Museums, collections and libraries
- The Bodleian Libraries form the largest university library system in the United Kingdom. The combined library collections number more than 11 million printed items, in addition to 50,000 e-journals and other materials in different formats.
- The Bodleian Library, the University’s main research library, dates from 1602 and is globally acknowledged to be one of the greatest libraries in the world. Its priceless collections include the papers of seven British Prime Ministers; a Gutenberg Bible; the earliest surviving book written wholly in English; a quarter of the world’s original copies of the Magna Carta; and almost 10,000 western medieval and renaissance manuscripts.
- Over 40% of users of the Bodleian Libraries are people from outside the University.
- Over 2 million people visit the University’s six museums and collections every year, including over 110,000 children on school visits and almost 35,000 adults taking part in adult education activities.
- The Ashmolean Museum, established in 1683, is the oldest museum in the UK and one of the oldest in the world. It houses the University’s extensive collections of art and antiquities, ranging back over four millennia.
- The Museum of the History of Science is housed in the world’s oldest surviving purpose-built museum building. It contains the world’s finest collection of historic scientific instruments.
- The University Museum of Natural History houses the University's collections of zoological, entomological, palaeontological and mineral specimens. With 4.5 million specimens it is the largest collection of its type outside of the national collections.

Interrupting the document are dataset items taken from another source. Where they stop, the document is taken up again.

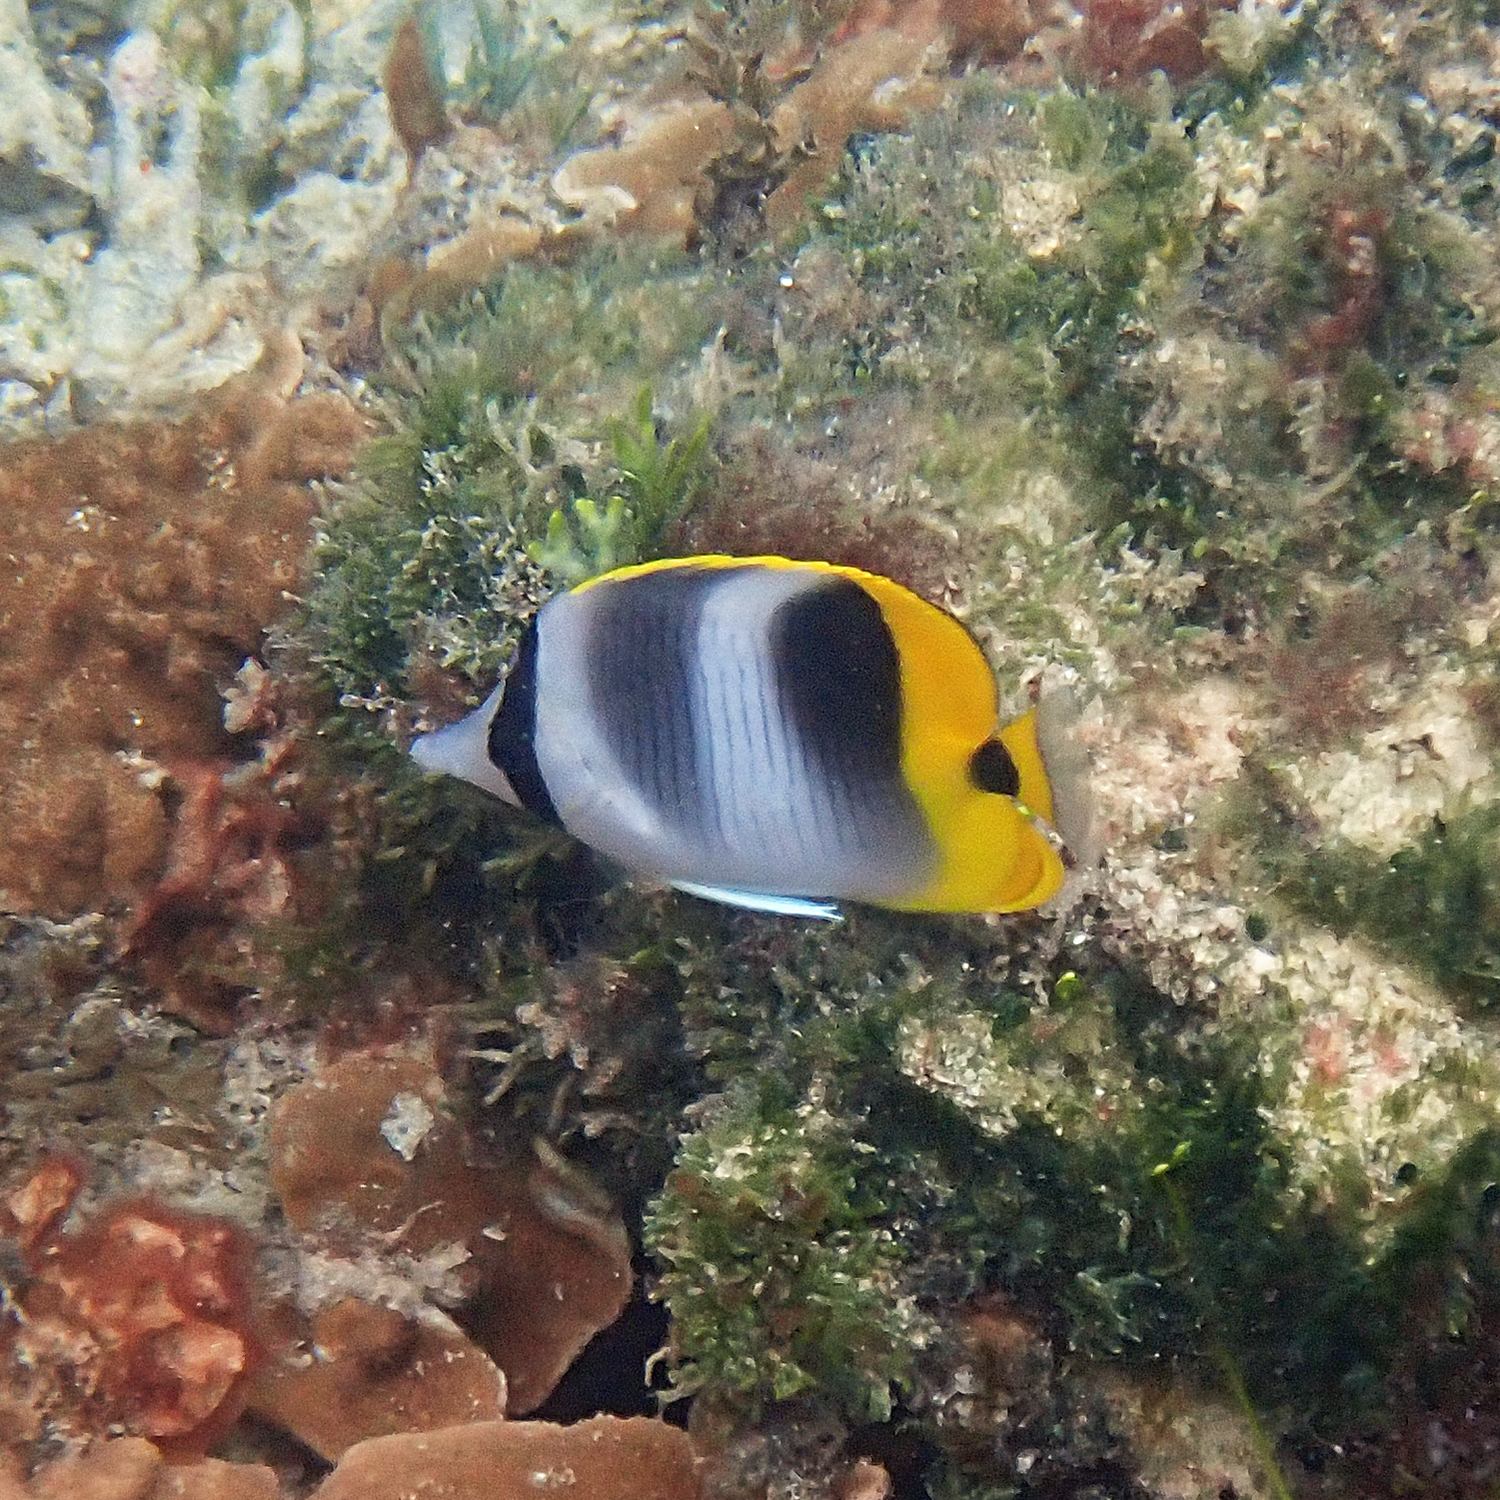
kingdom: Animalia
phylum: Chordata
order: Perciformes
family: Chaetodontidae
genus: Chaetodon
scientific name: Chaetodon ulietensis
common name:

- The Pitt Rivers Museum holds one of the world’s finest collections of anthropology and archaeology, with objects from every continent and from throughout human history.
- The University of Oxford Botanic Garden is the oldest botanic garden in Britain, and forms the most compact yet diverse collection of plants in the world.
- The Bate Collection of Musical Instruments celebrates the history and development of the musical instruments of the Western Classical tradition, from the medieval period to present day.
- Christ Church Picture Gallery houses an important collection of 300 Old Master paintings and almost 2,000 drawings in a purpose-built gallery of considerable architectural interest.